[George Mason University’s law school’s] problems began in early 2000, when the American Bar Association visited the law school, which has a somewhat conservative reputation, for its routine reaccreditation inspection. The site evaluation team was unhappy that only 6.5% of entering students were minorities.
Outreach was not the problem; even the site evaluation report (obtained as a result of Freedom of Information Act requests) conceded that GMU had a “very active effort to recruit minorities.” But the school, the report noted, had been “unwilling to engage in any significant preferential affirmative action admissions program.” Since most law schools were willing to admit minority students with dramatically lower entering academic credentials, GMU was at a recruitment disadvantage. The site evaluation report noted its “serious concerns” with the school’s policy.
Over the next few years, the ABA repeatedly refused to renew GMU’s accreditation, citing its lack of a “significant preferential affirmative action program” and supposed lack of diversity. The school stepped up its already-extensive recruitment efforts, but was forced to back away from its opposition to significant preferential treatment. It was thus able to raise the proportion of minorities in its entering class to 10.98% in 2001 and 16.16% in 2002.
Not good enough. In 2003, the ABA summoned the university’s president and law school dean to appear before it personally, threatening to revoke the institution’s accreditation.
GMU responded by further lowering minority admissions standards.
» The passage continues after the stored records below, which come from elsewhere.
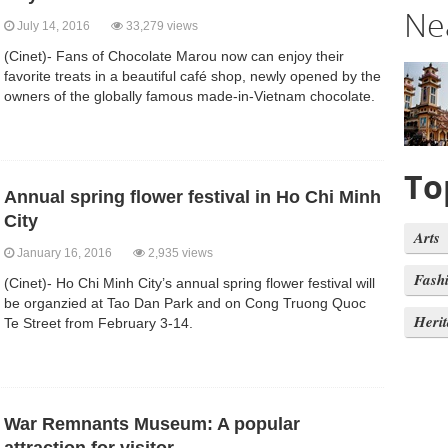
Ne
July 14, 2016
33,279 views
(Cinet)- Fans of Chocolate Marou now can enjoy their
favorite treats in a beautiful café shop, newly opened by the
owners of the globally famous made-in-Vietnam chocolate.
To
Annual spring flower festival in Ho Chi Minh
City
Arts
January 16, 2016
2,935 views
Fash
(Cinet)- Ho Chi Minh City’s annual spring flower festival will
be organzied at Tao Dan Park and on Cong Truong Quoc
Heri
Te Street from February 3-14.
War Remnants Museum: A popular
It also increased spending on outreach, appointed an assistant dean to serve as minority coordinator, and established an outside “Minority Recruitment Council.” As a result, 17.3% of its entering students were minority members in 2003 and 19% in 2004.
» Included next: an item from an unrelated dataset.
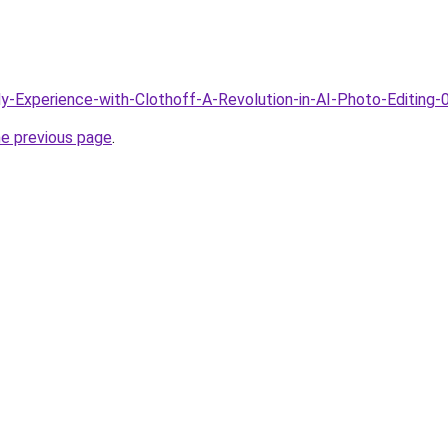
My-Experience-with-Clothoff-A-Revolution-in-AI-Photo-Editing-
he previous page
.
Not good enough. “Of the 99 minority students in 2003,” the ABA complained, “only 23 were African American; of 111 minority students in 2004, the number of African Americans held at 23.” It didn’t seem to matter that 63 African Americans had been offered admission, or that many students admitted with lower academic credentials would end up incurring heavy debt but never graduate and pass the bar.
GMU’s case is not unique. In a study conducted several years ago, 31% of law school respondents admitted to political scientists Susan Welch and John Gruhl that they “felt pressure” “to take race into account in making admissions decisions” from “accreditation agencies.” Several schools, like GMU, have been put through the diversity wringer.
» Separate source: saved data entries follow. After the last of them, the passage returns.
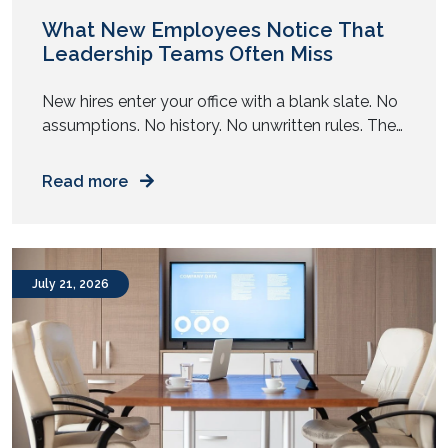
November 2019
October 2019
What New Employees Notice That
Leadership Teams Often Miss
New hires enter your office with a blank slate. No
assumptions. No history. No unwritten rules. They
observe your workplace with complete clarity.
Read more
July 21, 2026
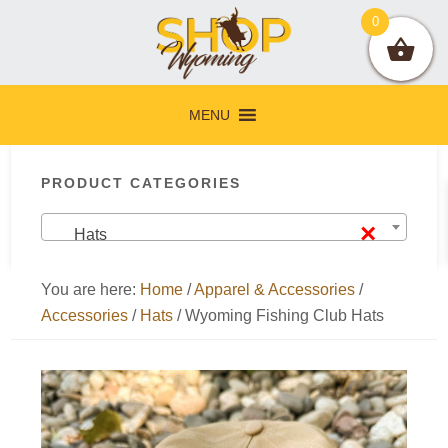
Skip
Skip
Skip
Skip
0
to
to
to
to
primary
main
primary
footer
navigation
content
sidebar
MENU
Primary
PRODUCT CATEGORIES
Sidebar
×
Hats
You are here:
Home
/
Apparel & Accessories
/
Accessories
/
Hats
/
Wyoming Fishing Club Hats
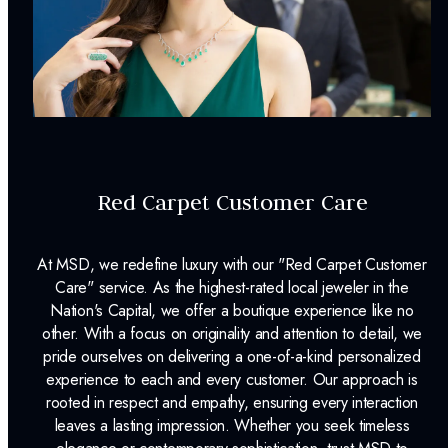
Surface Finish:
Polished
Plating:
None
INCLUDED IN YOUR ORDER:
Dino Lonzano Signature Packaging
Red Carpet Customer Care
Complimentary Appraisal
Jewelry Insurance Options
At MSD, we redefine luxury with our "Red Carpet Customer
Care" service. As the highest-rated local jeweler in the
Nation's Capital, we offer a boutique experience like no
other. With a focus on originality and attention to detail, we
pride ourselves on delivering a one-of-a-kind personalized
experience to each and every customer. Our approach is
rooted in respect and empathy, ensuring every interaction
leaves a lasting impression. Whether you seek timeless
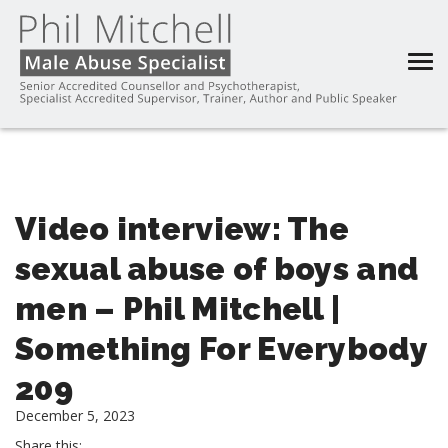
Video interview: The
sexual abuse of boys and
men – Phil Mitchell |
Something For Everybody
209
December 5, 2023
Share this:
As the Education Department’s designated law school accreditor, the council decides whether a law school’s students will be eligible for federal loans. As state accreditor, it decides which schools’ graduates may sit for the bar examination. It is thus part of the governing bureaucracy—the kind of institution academic freedom is supposed to protect universities from.
So now it is up to the Education Department to bring the ABA to heel. In 2006, when the ABA’s status as accreditor was itself up for renewal, opposition came from many quarters on many grounds. Surprised, the Education Department put the ABA on a short leash, giving it only 18 months before its next renewal, and requiring it to submit its official correspondence for inspection.